Truth Byte #39
“It doesn’t take much to make someone smile.”
Today, I read a story to my 3-year-old daughter as she waited for her dance class to start. While we were reading, three other little girls and and older brother that was dragged along for the carpool snuggled up around me and secretly listened. I invited them to join us (as if they already hadn’t), and their faces lit up. Someone noticed that they were interested and invited them to join in.
That was all it took.
As the dance teacher came out in the middle of our second story and the girls ran in to class, the older brother, who was about four years old, was left with a half-read story and a pile of ballerina books. He shyly leafed through the book I was reading to them, sneaking glances up at me. I asked him if he wanted me to finish the story. His face broke into an ear-to-ear grin as he nodded enthusiastically. So I sat there, for just five or six minutes, completing the story with this little big brother. And he smiled the whole time.

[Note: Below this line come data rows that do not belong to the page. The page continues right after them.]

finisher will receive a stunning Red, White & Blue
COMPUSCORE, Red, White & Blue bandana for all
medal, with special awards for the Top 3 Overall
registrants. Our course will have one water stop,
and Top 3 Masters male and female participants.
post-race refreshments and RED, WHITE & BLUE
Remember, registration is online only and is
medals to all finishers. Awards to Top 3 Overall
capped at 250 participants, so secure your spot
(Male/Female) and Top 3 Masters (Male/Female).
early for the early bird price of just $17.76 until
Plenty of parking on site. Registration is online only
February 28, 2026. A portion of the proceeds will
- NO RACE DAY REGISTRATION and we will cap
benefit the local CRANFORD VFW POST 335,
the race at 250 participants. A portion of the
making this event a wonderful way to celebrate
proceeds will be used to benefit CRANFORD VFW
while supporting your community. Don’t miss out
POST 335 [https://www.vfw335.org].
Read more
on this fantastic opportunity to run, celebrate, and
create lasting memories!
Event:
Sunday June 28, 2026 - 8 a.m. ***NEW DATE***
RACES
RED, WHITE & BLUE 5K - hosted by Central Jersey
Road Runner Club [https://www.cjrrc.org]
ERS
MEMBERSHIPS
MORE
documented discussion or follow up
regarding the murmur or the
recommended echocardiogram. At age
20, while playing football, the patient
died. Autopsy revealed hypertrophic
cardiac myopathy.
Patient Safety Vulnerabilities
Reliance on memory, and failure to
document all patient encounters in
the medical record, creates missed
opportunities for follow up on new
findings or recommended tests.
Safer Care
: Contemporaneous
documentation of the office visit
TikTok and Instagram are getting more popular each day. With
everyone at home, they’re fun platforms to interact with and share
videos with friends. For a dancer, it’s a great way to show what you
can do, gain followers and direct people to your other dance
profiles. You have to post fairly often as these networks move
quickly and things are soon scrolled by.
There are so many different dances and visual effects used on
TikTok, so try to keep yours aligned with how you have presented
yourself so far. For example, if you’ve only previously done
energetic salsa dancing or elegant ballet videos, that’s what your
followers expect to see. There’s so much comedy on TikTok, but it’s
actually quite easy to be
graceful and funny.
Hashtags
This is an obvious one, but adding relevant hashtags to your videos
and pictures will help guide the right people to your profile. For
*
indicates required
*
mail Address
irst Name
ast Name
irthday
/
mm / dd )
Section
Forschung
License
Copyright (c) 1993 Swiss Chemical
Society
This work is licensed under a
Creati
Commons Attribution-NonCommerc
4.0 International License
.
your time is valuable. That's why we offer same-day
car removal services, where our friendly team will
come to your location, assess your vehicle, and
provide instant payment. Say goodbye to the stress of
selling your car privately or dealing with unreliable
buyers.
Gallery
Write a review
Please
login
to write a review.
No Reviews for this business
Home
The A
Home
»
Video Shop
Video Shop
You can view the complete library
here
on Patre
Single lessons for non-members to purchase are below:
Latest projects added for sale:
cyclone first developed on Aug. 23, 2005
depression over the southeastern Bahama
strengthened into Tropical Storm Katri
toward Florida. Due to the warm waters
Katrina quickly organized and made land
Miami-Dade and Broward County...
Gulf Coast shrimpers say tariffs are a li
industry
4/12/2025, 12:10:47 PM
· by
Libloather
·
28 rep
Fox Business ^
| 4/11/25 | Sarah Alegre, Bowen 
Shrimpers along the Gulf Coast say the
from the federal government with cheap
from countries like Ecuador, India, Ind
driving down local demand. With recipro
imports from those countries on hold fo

There are a lot of things we can do to make each other smile, and most of them don’t even take five or six minutes. The easiest thing is just to smile to ourselves as we look out onto the world. Have you ever noticed a happy stranger? The people who walk around in the world just looking like they are at ease with everything? That’s who I challenge you to be this week.
But here’s the catch: it’s hard to be genuinely happy if you are
- Beating yourself up about something
- Judging other people
And really, those are the only two barriers. I know this because I have met and counselled people who have every reason to be miserable, and yet, have found a way to maintain positivity. I have also met people who seem to have all the good things, and yet their “inside voices” are like pure acid.
Smiling, and being willing to seeing the world through the filters of hope and positivity, is simply a choice.
And for the scientists out there, here is a brain-science tidbit: your mind can’t really tell the difference between a fake smile and a real one (even though your best friend probably can!) So at first, it may just be about a fake smile. Eventually, you really will start feeling better.
And I am not encouraging you to be inauthentic, or just put on a happy face. I am a true believer in showing up as you are, and being the real you. However, there are always a variety of ways to look at any situation, and if you really look for it, there is likely a reason to smile, even if it’s just because you are smiling at the irony of it all.
And if it’s too hard to smile in the grown-up world that we have collectively imagined and then created, take a break from it for a while and go hang out with some kids under six. They will remind you about wonder and curiosity and being happy for no good reason. No kids in your vicinity? Enter YouTube. Hundreds of videos of kids just being adorable, lovable, and laughing uncontrollably.
Rather than furrowing your brow at the latest world news or family drama, what if you just allowed yourself to hang out with happiness and smile?
It will probably make you feel better.
And it may even rub off on someone around you.
It’s your life and only you can live it!